A diminished Russia means that BRICS is not what it was, and that South Africa has been burnt from investing so heavily in the relationship with Moscow.
Perhaps more significant than the mutiny in Russia was the symbol last week of India’s decisive shift towards far closer ties with the US. Last week Indian Prime Minister Narendra Modi was embraced in Washington, where he addressed the US Congress, and signed multiple defence and technology deals. The US has agreed to sell India reconnaissance drones, and there could be more deals in the months ahead.
India will be an enormous beneficiary of the US push toward friend-shoring – the move to locate manufacturing facilities in countries that are close friends – to reduce dependence on China. General Electric will manufacture jet engines that are used in the F-18 fighter in India, and there are agreements to work together on artificial intelligence, semiconductors and space exploration. The two countries already conduct regular military exercises and are part of the Quadrilateral Security Dialogue with the US, Australia and Japan.
India has a long-standing border dispute with China and is deeply concerned about Beijing assertiveness in Asia. It is keen to find help in standing up to China.
While India strictly maintains a policy of neutrality, it joined China in voting to condemn Russia in a UN vote a few months ago. India is buying the oil that Russia cannot sell to the West, but this and its reliance on Russian weapons is pushed aside in Western capitals.
With India’s population estimated by the UN to have overtaken that of China, and with the fast growth of its economy and middle class, much of the world is keen for far closer ties. This gives India great leeway in what it does. While BRICS membership suits India as a point of diplomatic contact, its increasingly close ties with the West mean it is not about to join up with its rival China on any initiative.
The events of the past week in Russia, the cold reception of the African delegation in Moscow, and Modi’s warm welcome in Washington should force a reappraisal by Pretoria.
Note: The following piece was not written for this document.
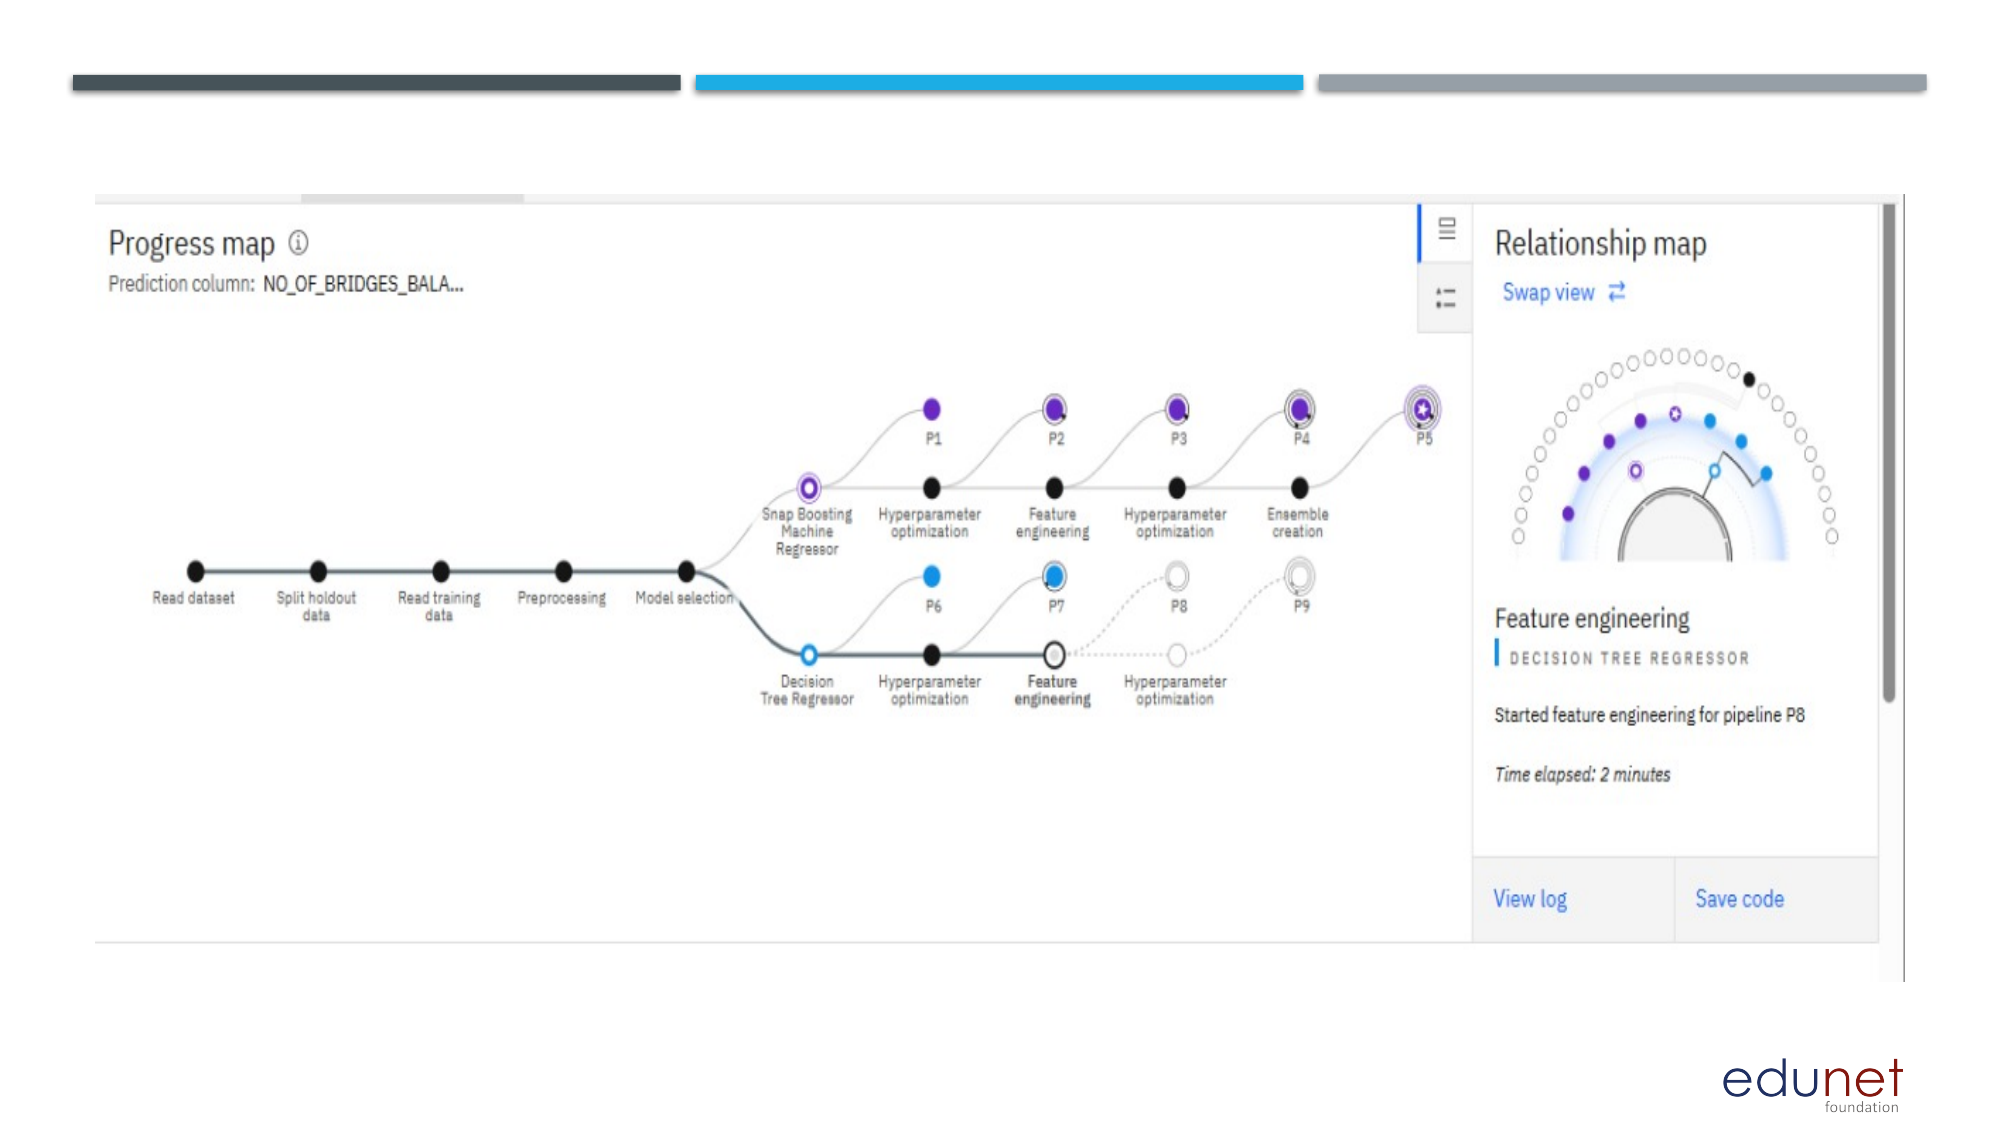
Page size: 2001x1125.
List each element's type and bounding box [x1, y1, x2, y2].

picture [1719, 1056, 1905, 1116]
list [94, 193, 1906, 982]
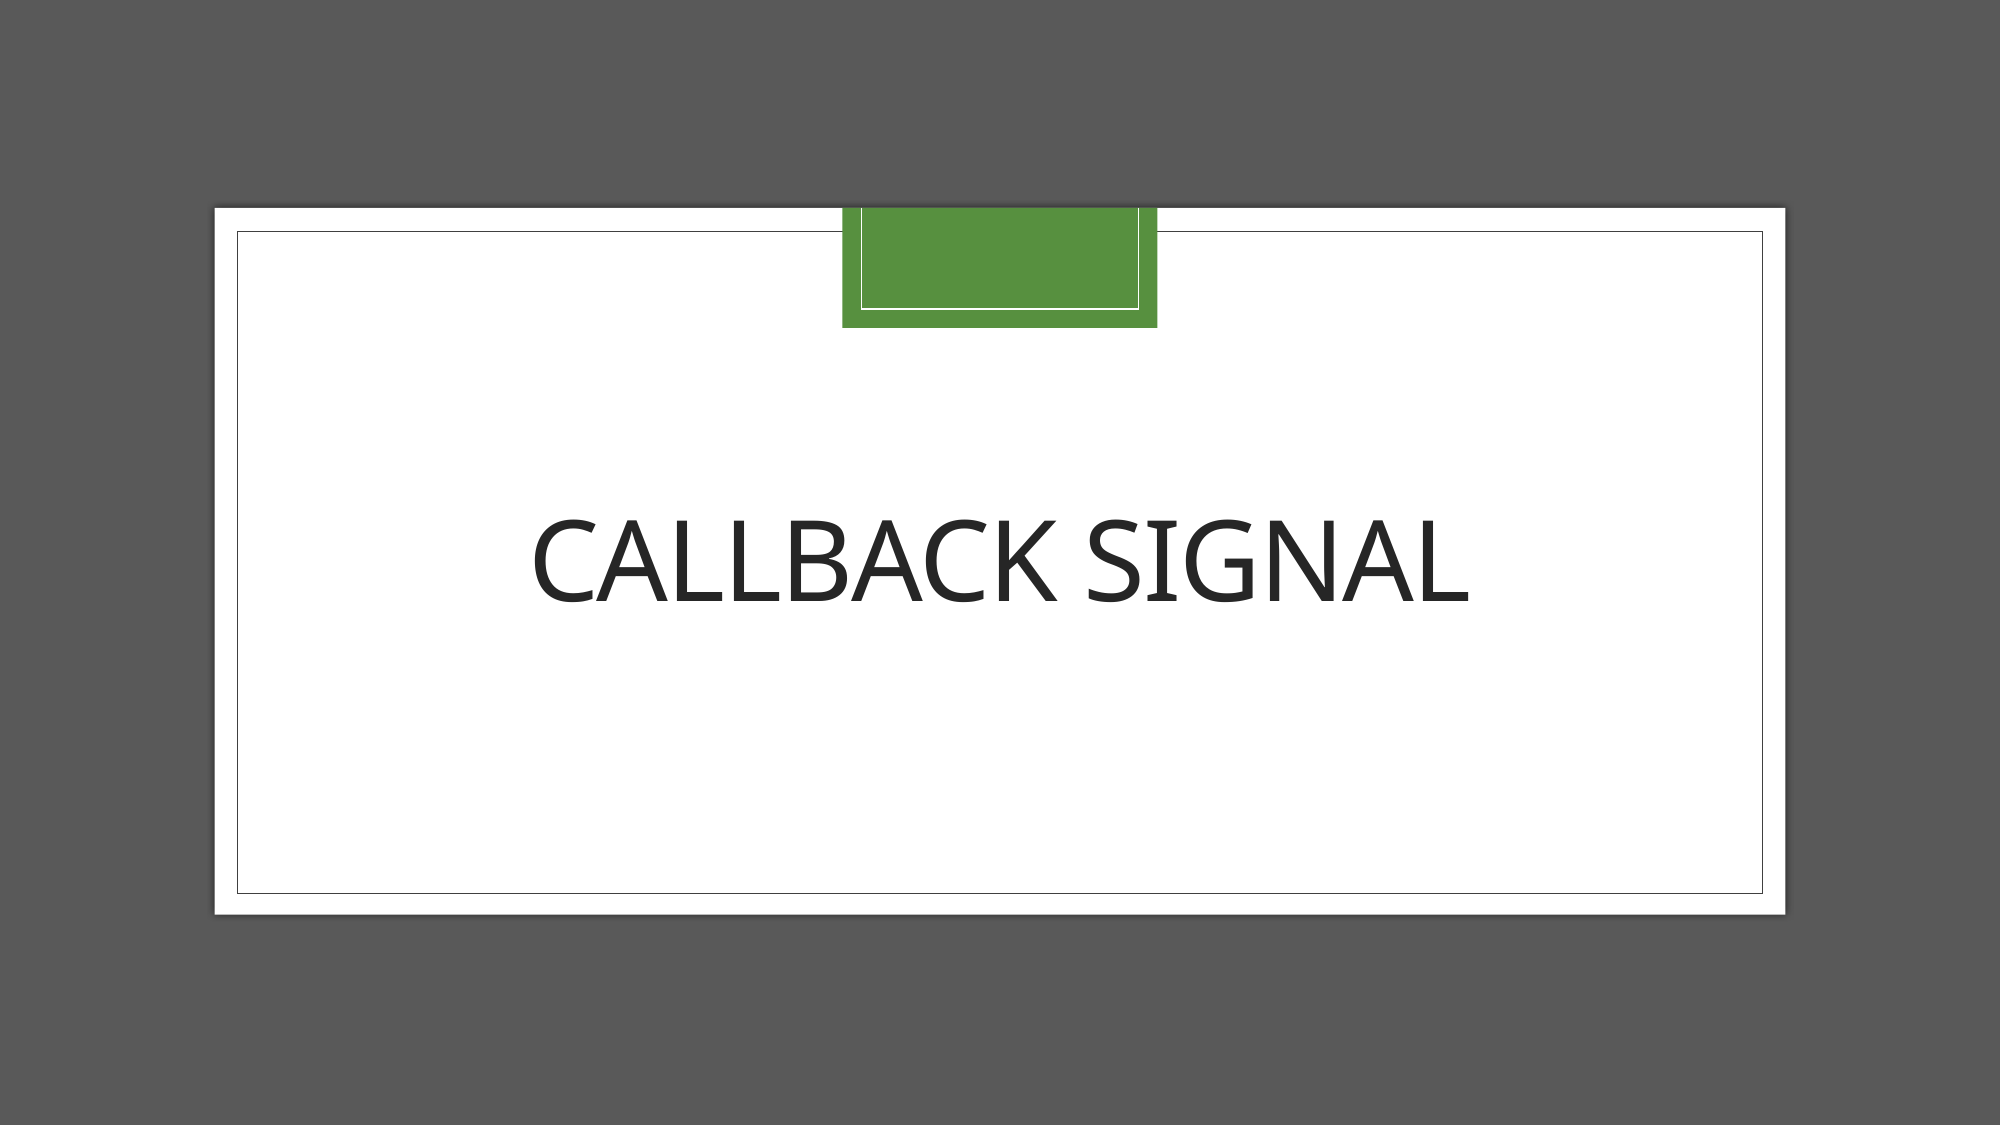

But the ANC’s heart is with Russia and China. Last week the Chief of the South African National Defence Force was in Beijing for talks about increased military co-operation. This was not a good time for the visit. The US is on the verge of re-considering South Africa’s eligibility to continue to receive tariff-free benefits for many of its exports under the Africa Growth and Opportunity Act.
Russia can offer little to South Africa, and China, although a major trade partner, is not a leading investor or aid donor to the country. Neither is part of the group that has made a commitment of $8.5 billion to finance South Africa’s Just Energy Transition. The loans will be funded by the US, the European Union, France, Germany and the UK.
While this support for renewables might not end South Africa’s dire energy predicament, it will help. Neither Eskom, nor the government, nor the private sector has the resources to massively finance SA energy investment needs. Russia cannot afford to give us favourable terms on a nuclear deal, and China may make loans on commercial terms.
As this article in the Daily Maverick points out, European Prime Ministers and foreign ministers have been flocking to Pretoria in recent weeks. Why are they streaming to Pretoria? The sole reason cannot be to talk about green energy. They must have come with queries and warnings about where South Africa stands on the big issues of the day.
The visits might have resulted in an invitation to French President Emmanuel Macron to attend the BRICS summit being hosted by South Africa. A summit without Putin, but with Macron would signal change, but real neutrality would require more.
The world changed last week, but it is unclear whether Pretoria fully realises the extent of this, and how it should best respond.
Jonathan Katzenellenbogen is a Johannesburg-based freelance financial journalist.